Warning over funding delay for borer fight

Business

THE dreaded coffee borer will continue to spread into provinces in the Highlands and Mamose if the Government fails to fund its containment and management, an official warns.
National Agricultural Quarantine and Inspection Authority (Naqia) senior entomologist David Tenakanai said it could mean that about 80 per cent of coffee crops affected within six to 12 months.
Tenakanai told The National that the Government had committed K20 million last March to address the problem but it was yet to be released. The funding delay has resulted in the spread of the coffee borer from an initial nine gardens in Jiwaka to the whole province and Easter Highlands.
“With the outbreak in the coffee berry borer in Jiwaka and then later in Goroka, Easter Highlands, we are now into containment mode,” Tenakanai said.

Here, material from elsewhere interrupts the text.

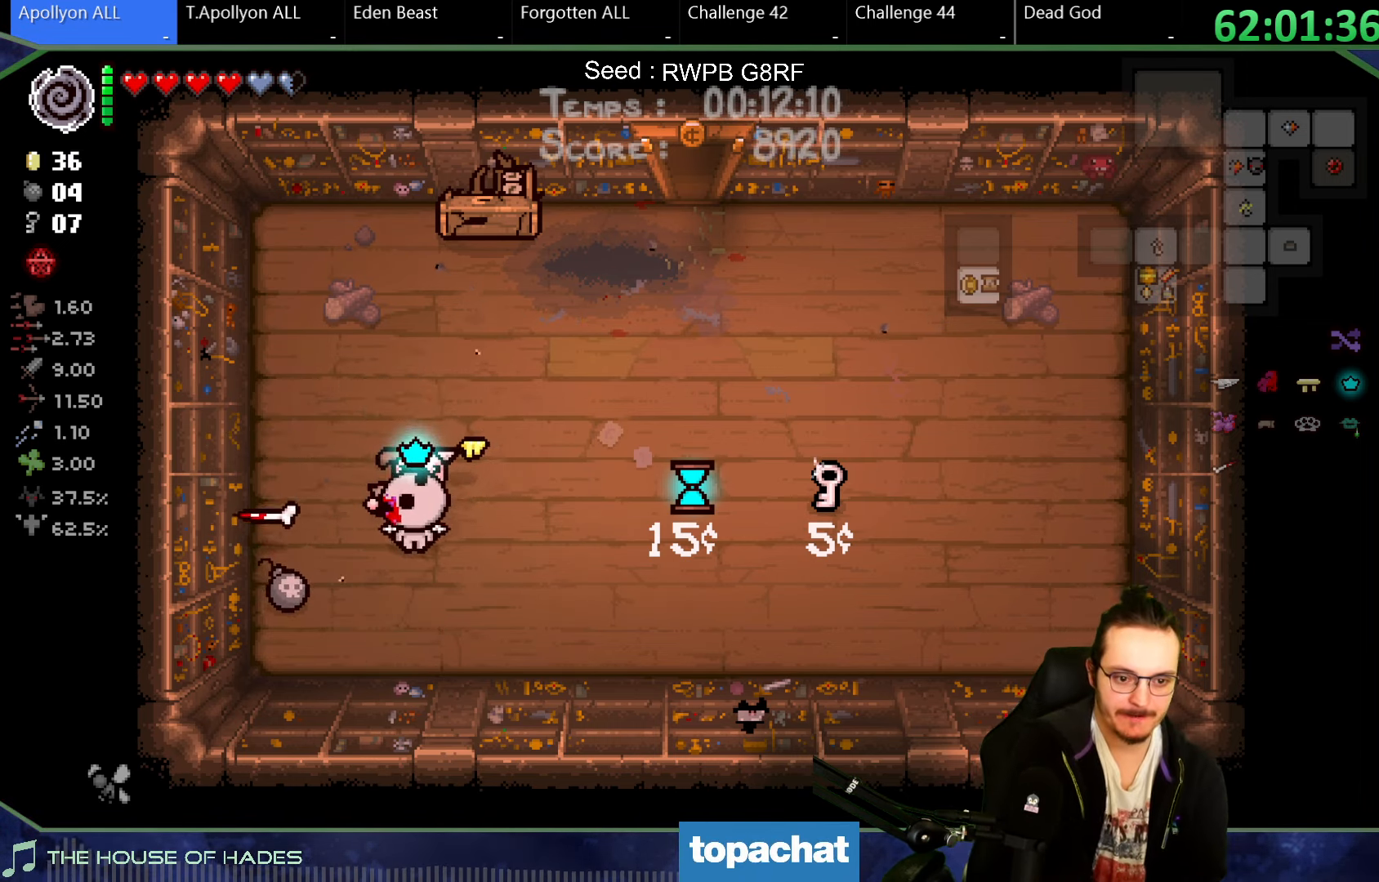
{"buttons": [], "left_stick": "up-left", "button_events": []}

Naqia has set up check points in Jiwaka and Chimbu and working with the Coffee Industry Corporation (CIC) to set up a check point in Eastern Highlands.
“This is to stop the movement of coffee cherries and parchments from infected provinces to non-infected provinces,” Tenakanai said.
“The Coffee Industry Corporation is going into sanitation, rehabilitation and eradication mode. But unfortunately it is not being done fast enough because CIC and Naqia need money to do this.
“The K20 million that the NEC (National Executive Council) has approved has not been released. We are still waiting.”
He said if nothing was done, the pest would spread to other unaffected areas.